The beginning of the Ediacaran is marked by the Marinoan glaciation, a worldwide glaciation lasting from 654 to 632 million years ago. Its possible role in the emergence of the Ediacaran fauna has long been debated, with some researchers suggesting that the melting ice released nutrients into the sea, providing a fertile ground for complex life to evolve.
In a new study, Chinese researchers used cyclostratigraphy to exactly date the aftermath of the Marinoan glaciation and the emergence of the Ediacara fauna, suggesting that oxygen pulses played a mayor role.
Cyclostratigraphy analyzes astronomically-forced cycles preserved in sedimentary rocks. When integrated with radioisotope geochronology, a technology that uses the radioactive decay of elements to date rocks and minerals, it can produce a continuous, high-resolution geological time scale.
Approximately 580 million years ago, South China was part of the northern coastline of the supercontinent Rodinia and positioned near the equator. The erosion of the still barren land produced a succession of black mudstone and white limestone layers. By studying this succession, the researchers discovered cycles lasting from 2.4 million years to 103,000 years, likely a result of orbital changes and shifting climate patterns.
According to the new analysis, the Marinoan ice age was followed by a rapid sea-level rise, leading to the deposition of a thick layer of cap carbonate in just one to 10 million years. This marks a dramatic shift from a frozen world to a hot, high-carbon dioxide environment.

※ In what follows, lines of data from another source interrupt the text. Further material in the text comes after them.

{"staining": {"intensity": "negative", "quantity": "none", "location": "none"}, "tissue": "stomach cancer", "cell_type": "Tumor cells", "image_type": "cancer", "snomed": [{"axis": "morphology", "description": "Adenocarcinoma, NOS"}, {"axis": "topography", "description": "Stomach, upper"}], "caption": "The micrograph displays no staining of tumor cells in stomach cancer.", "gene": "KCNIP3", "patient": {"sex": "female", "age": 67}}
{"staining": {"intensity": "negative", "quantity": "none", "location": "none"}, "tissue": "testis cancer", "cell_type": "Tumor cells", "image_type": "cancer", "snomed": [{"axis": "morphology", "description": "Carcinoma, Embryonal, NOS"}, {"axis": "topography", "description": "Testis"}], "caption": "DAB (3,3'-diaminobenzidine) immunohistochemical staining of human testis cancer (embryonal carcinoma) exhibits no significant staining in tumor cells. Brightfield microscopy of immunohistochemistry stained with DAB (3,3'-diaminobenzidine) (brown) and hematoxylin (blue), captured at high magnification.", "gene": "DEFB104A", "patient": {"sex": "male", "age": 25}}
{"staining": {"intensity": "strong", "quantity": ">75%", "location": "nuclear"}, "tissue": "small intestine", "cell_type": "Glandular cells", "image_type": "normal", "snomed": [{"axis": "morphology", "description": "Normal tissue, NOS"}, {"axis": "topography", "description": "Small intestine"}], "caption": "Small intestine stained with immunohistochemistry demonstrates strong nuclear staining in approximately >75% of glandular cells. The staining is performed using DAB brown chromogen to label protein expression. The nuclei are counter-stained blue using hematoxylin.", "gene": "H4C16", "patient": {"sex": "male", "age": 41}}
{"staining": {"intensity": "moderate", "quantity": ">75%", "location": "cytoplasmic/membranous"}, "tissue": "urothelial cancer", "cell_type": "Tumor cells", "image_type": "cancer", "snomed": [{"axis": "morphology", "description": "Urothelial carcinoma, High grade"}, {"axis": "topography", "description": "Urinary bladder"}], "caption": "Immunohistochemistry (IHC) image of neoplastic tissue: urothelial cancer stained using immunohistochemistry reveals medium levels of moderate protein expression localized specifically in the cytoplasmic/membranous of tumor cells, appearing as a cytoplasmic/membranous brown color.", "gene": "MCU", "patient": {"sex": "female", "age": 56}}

The emergence of the earliest Ediacara-type fossils was dated to 619 to 587 million years, with species becoming progressively more complex over time. The rapid deglaciation influenced oceanic currents, leading to periodic pulses of oxygen reaching the deep sea. The emergence of new species, so the study’s conclusions, coincides with these oxygenation events.
The flattened body of many Ediacaran fossils suggests they adsorbed oxygen and nutrients directly from the water through their body surface. But this adaption made them vulnerable to low oxygen levels. A combination of volcanic eruptions, tectonic plate motion, maybe even an asteroid impact, at the end of the Ediacaran caused a drop in global oxygen levels, leading to the first mass extinction around 539 to 500 million years ago
This extinction may have helped pave the way for the evolution of animals as we know them today.
The study, “Astronomically calibrating early Ediacaran evolution,” was published in the journal nature communications.